--- START ---

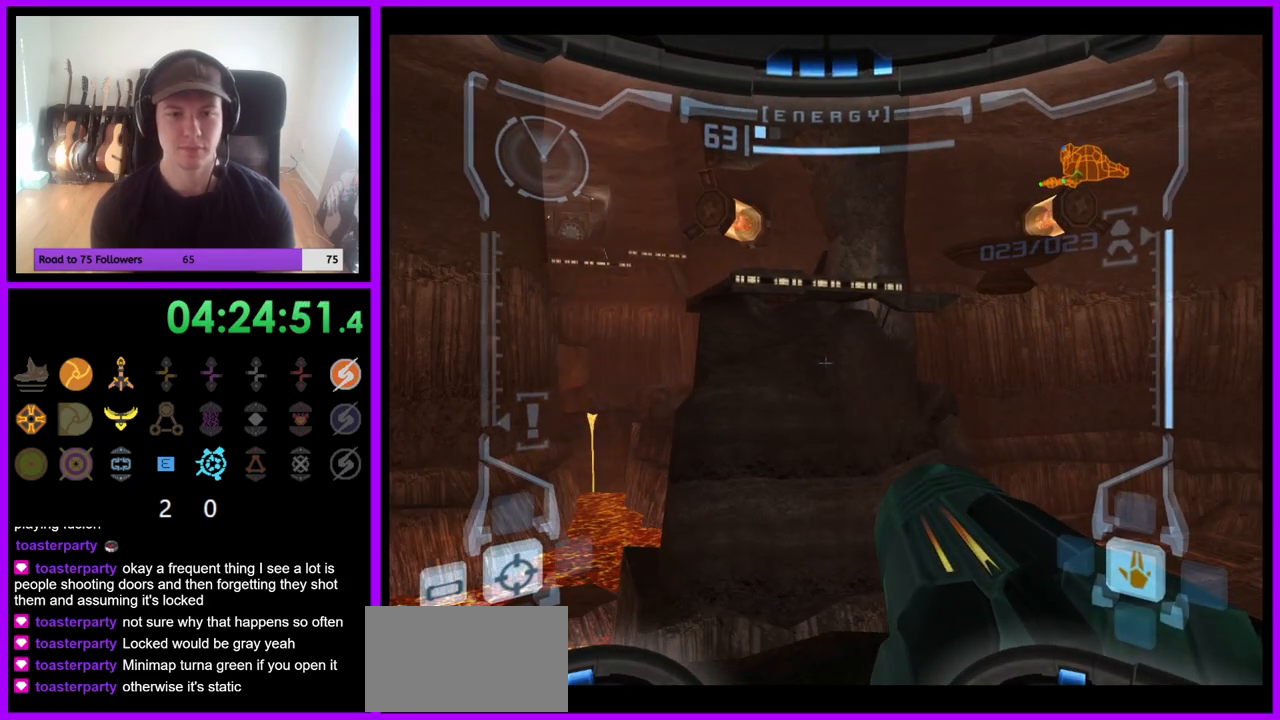
{"buttons": ["L1"], "left_stick": "center", "right_stick": "center", "events": [[33, "left_stick", "right"], [133, "left_stick", "center"]]}
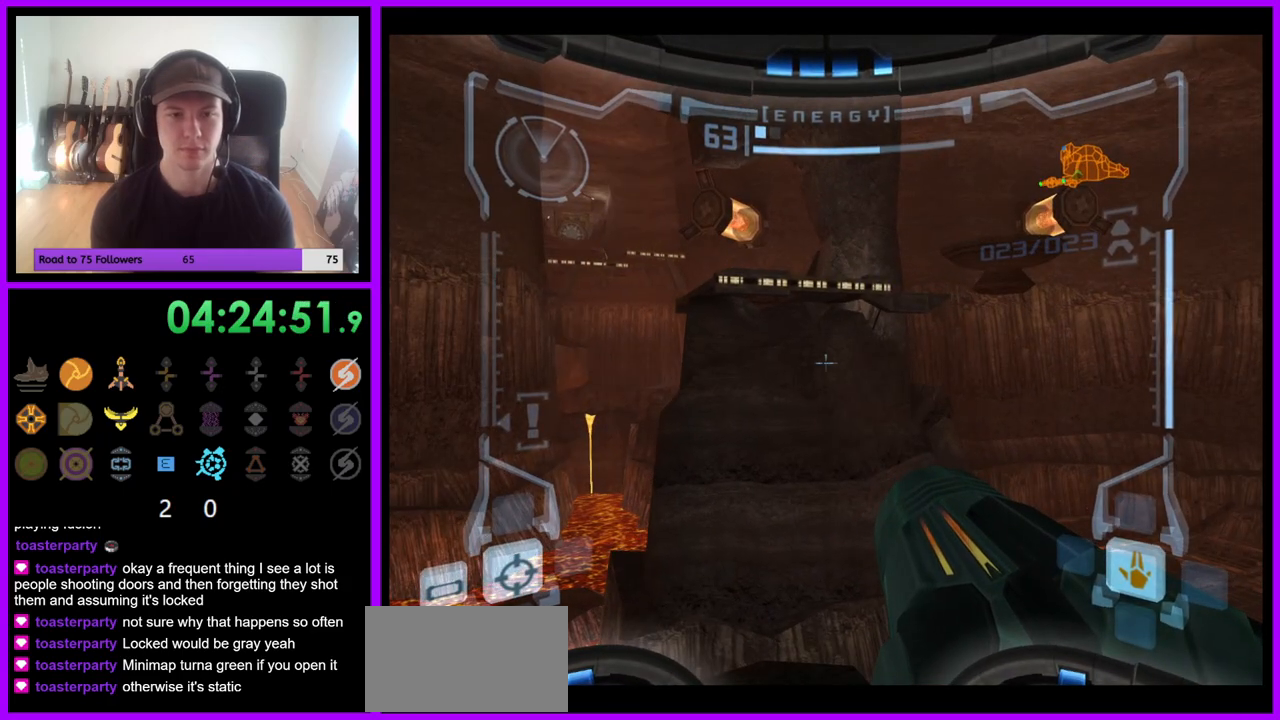
{"buttons": ["L1"], "left_stick": "center", "right_stick": "center", "events": []}
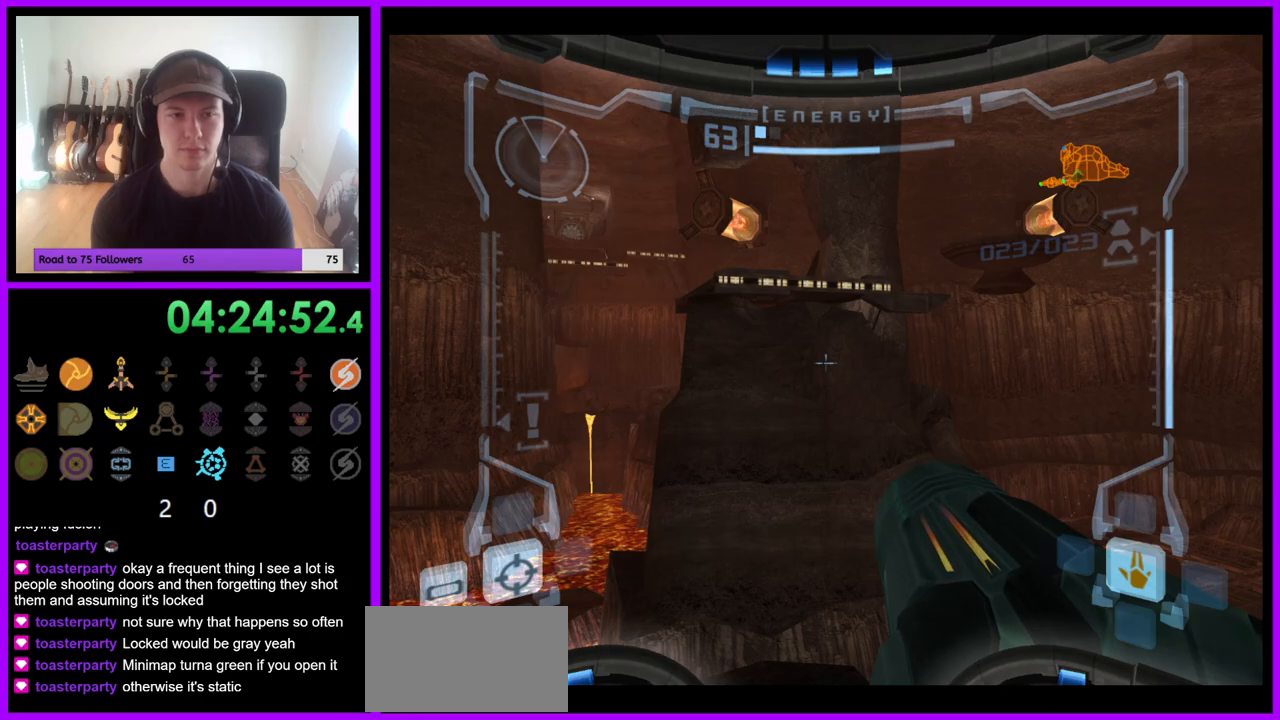
{"buttons": ["L1"], "left_stick": "up", "right_stick": "center", "events": [[467, "left_stick", "up"]]}
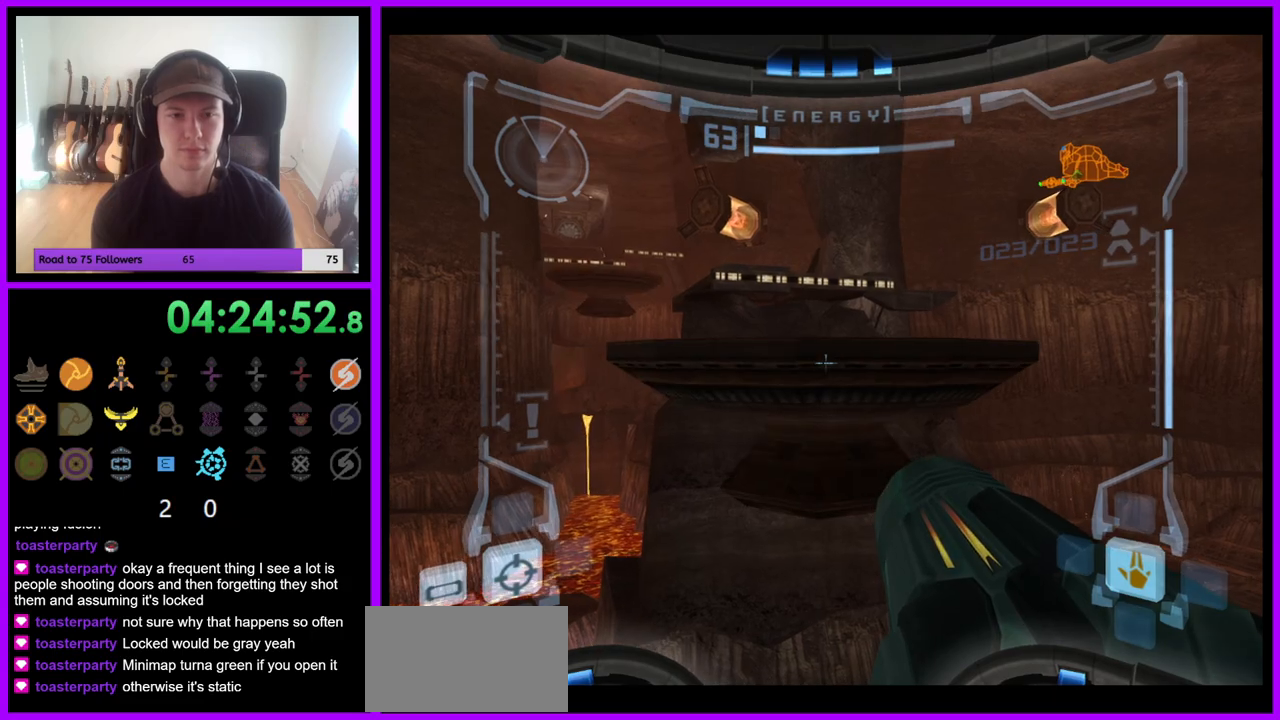
{"buttons": ["L1"], "left_stick": "up", "right_stick": "center", "events": [[133, "B", "down"], [233, "B", "up"]]}
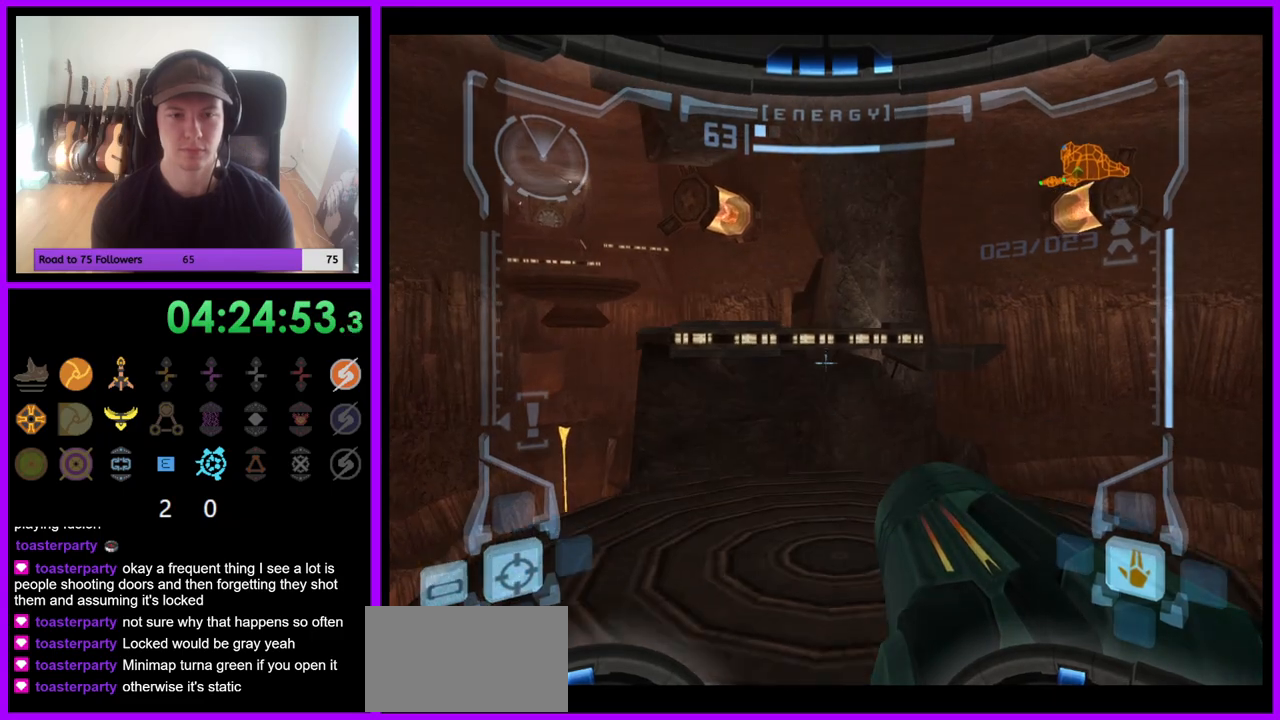
{"buttons": ["B", "L1"], "left_stick": "up", "right_stick": "center", "events": [[467, "B", "down"]]}
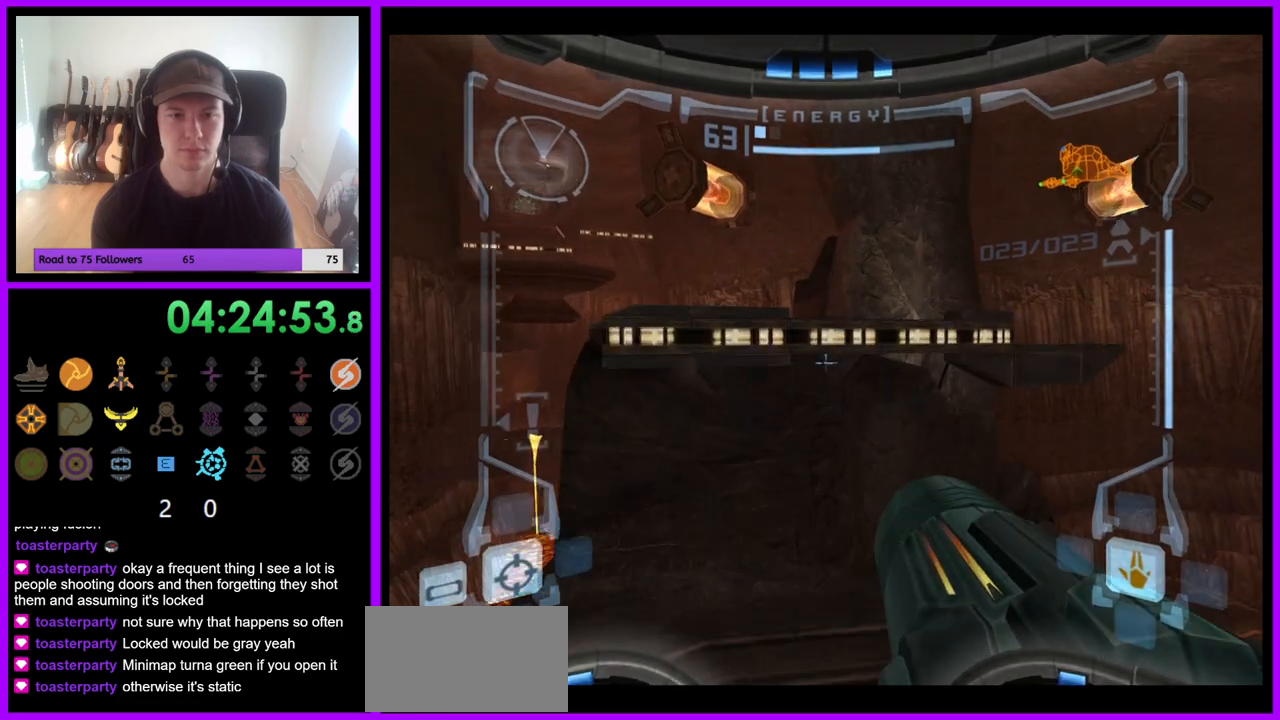
{"buttons": ["L1"], "left_stick": "up", "right_stick": "center", "events": [[17, "B", "up"]]}
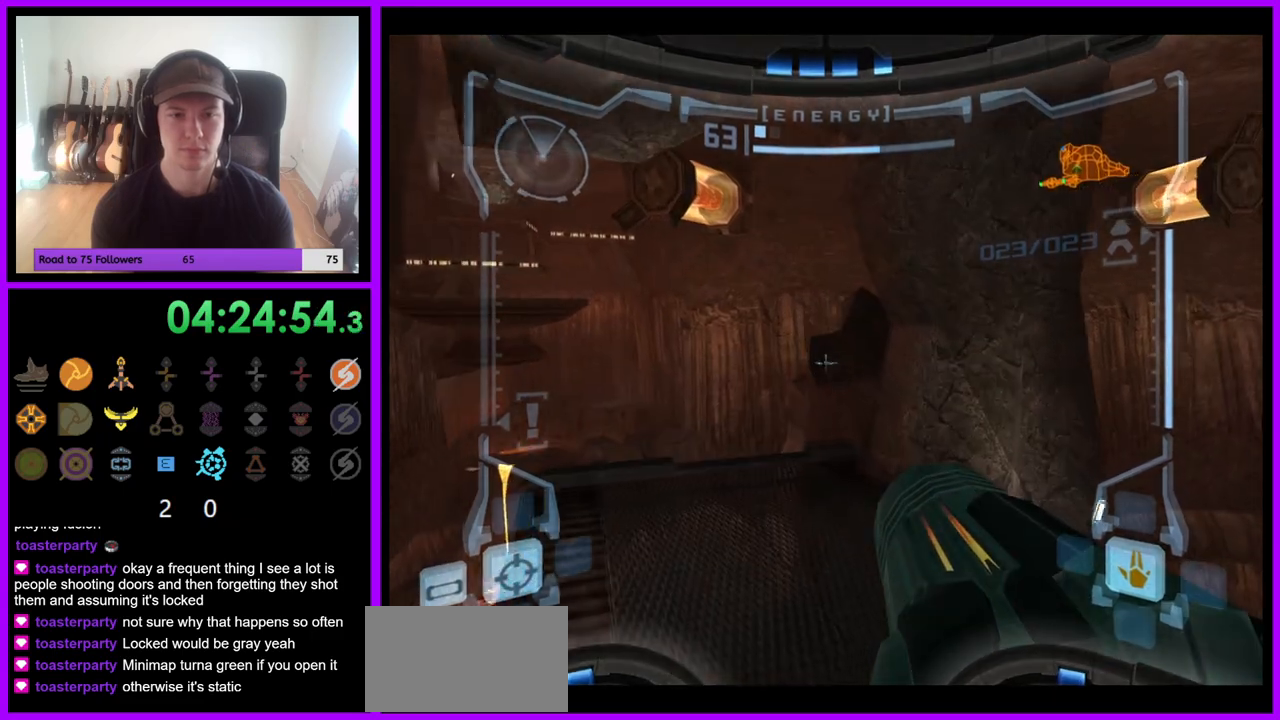
{"buttons": ["L1"], "left_stick": "up-left", "right_stick": "center", "events": [[33, "L1", "up"], [167, "left_stick", "up-right"], [483, "L1", "down"], [500, "left_stick", "up-left"]]}
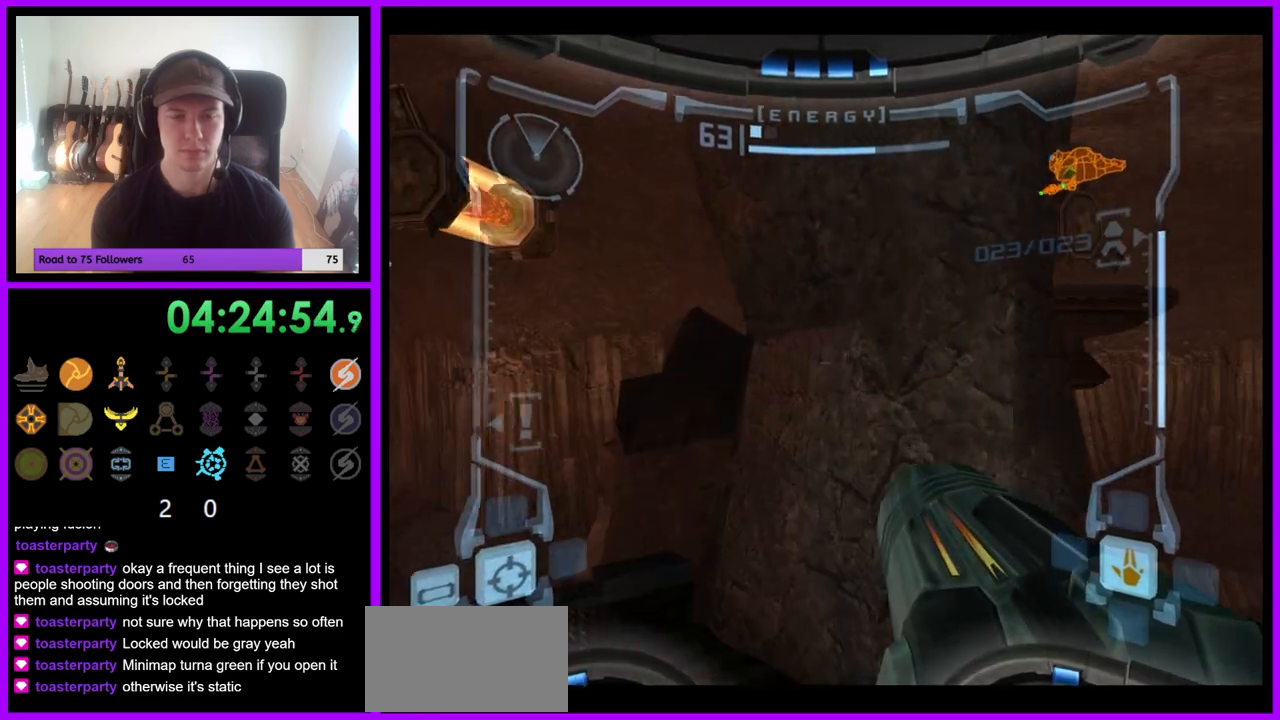
{"buttons": ["B", "L1"], "left_stick": "up", "right_stick": "center", "events": [[383, "left_stick", "up"], [433, "B", "down"]]}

--- END ---

Required work => Omitting all pictures, set the listing down exactly.

Expected output =>
{"buttons": ["L1"], "left_stick": "center", "right_stick": "center", "events": [[33, "left_stick", "right"], [133, "left_stick", "center"]]}
{"buttons": ["L1"], "left_stick": "center", "right_stick": "center", "events": []}
{"buttons": ["L1"], "left_stick": "up", "right_stick": "center", "events": [[467, "left_stick", "up"]]}
{"buttons": ["L1"], "left_stick": "up", "right_stick": "center", "events": [[133, "B", "down"], [233, "B", "up"]]}
{"buttons": ["B", "L1"], "left_stick": "up", "right_stick": "center", "events": [[467, "B", "down"]]}
{"buttons": ["L1"], "left_stick": "up", "right_stick": "center", "events": [[17, "B", "up"]]}
{"buttons": ["L1"], "left_stick": "up-left", "right_stick": "center", "events": [[33, "L1", "up"], [167, "left_stick", "up-right"], [483, "L1", "down"], [500, "left_stick", "up-left"]]}
{"buttons": ["B", "L1"], "left_stick": "up", "right_stick": "center", "events": [[383, "left_stick", "up"], [433, "B", "down"]]}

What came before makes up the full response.